И прошлого метались тени, И был решетчат их излом, Но слышал я: «Склоняй колени, Мой сын, и впредь не перед злом!»
РОЖДЕНИЕ ПЕСНИ
Мураду Кажлаеву
Строка без музыки – бескрыла, Ты удружи мне, удружи И все, что в слове сердцу мило, На музыку переложи.
Сложи напев, что лих и буен, Чья власть сердечная нежна. Пусть горы бьют в луну, как в бубен, И бубен блещет, как луна.
Слова и звездны и туманны, Ты честь в горах им окажи: На африканские тамтамы И на свирели положи.
Ты сделай струнами потоки И сочини такой напев, Чтобы к щекам прильнули щеки, Сливались губы, захмелев.
И сладко головы кружились У обольстительных тихонь. И, взбив папаху, акушинец Кидался в танец, как в огонь.

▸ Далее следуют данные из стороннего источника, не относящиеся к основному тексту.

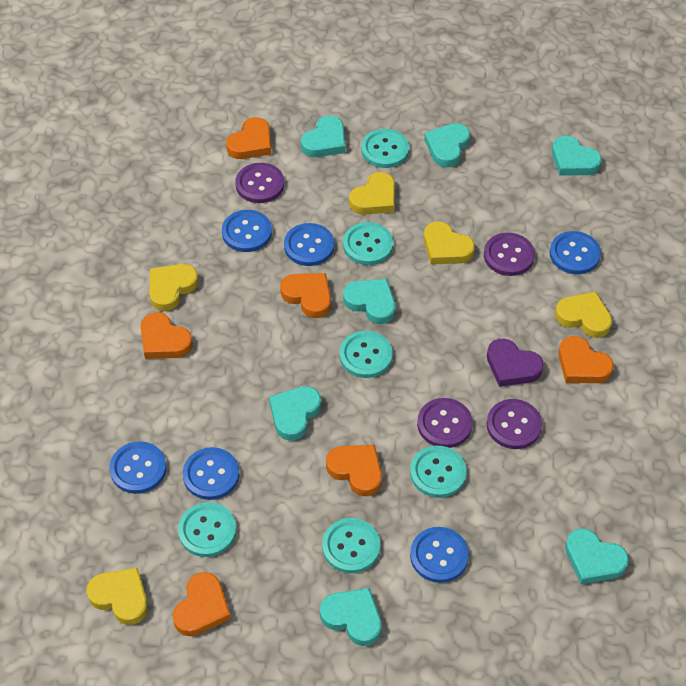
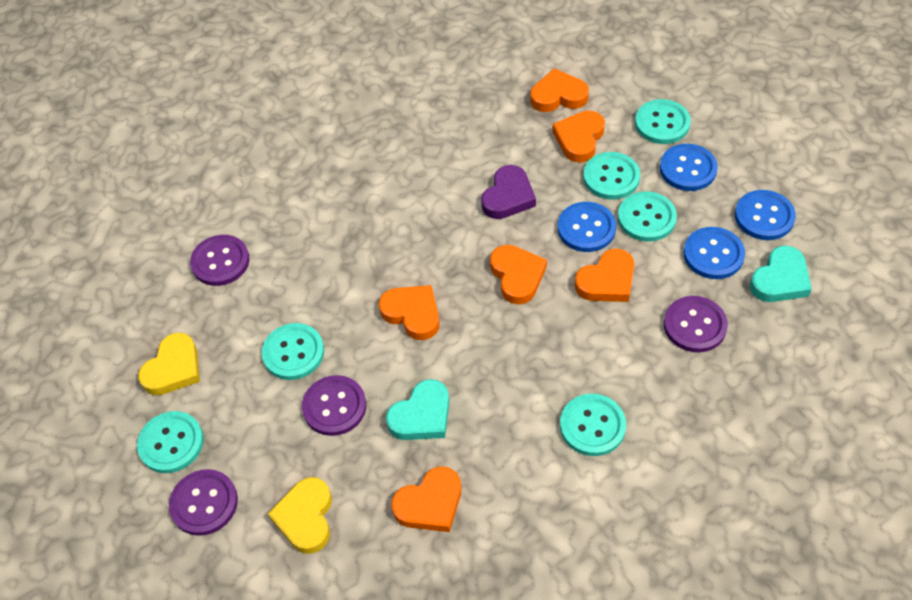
blue button: 6 -> 4
turquoise heart: 7 -> 2
yellow heart: 5 -> 2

Не забывая слез соленых, Ты радость людям приноси И на полях любви сраженных Благослови и воскреси.
Когда вокруг богуют звуки И познается вышина, Ко мне протягивает руки Земная женщина одна.
Возьми слова мои, и если В них землю с небом породнишь, Они, пожалуй, станут песней, Взлетев как птицы с горских крыш.
ГРАНИЦА
Когда я был проездом в Лиссабоне, Таможенники, вежливость храня, За словом недозволенным в погоне, Тетрадь стихов изъяли у меня.
И, может быть, поныне изучают Там строки на аварском языке, Которые опасность излучают От горного аула вдалеке.
Да помоги им бог! А я гордиться Таким вниманьем пристальным могу. Мне издавна незримая граница На каждом открывается шагу.
Не вдоль отдельной речки иль поляны Идет ее суровая черта, Где смотрят в души, а не в чемоданы, Читают мысли, а не паспорта.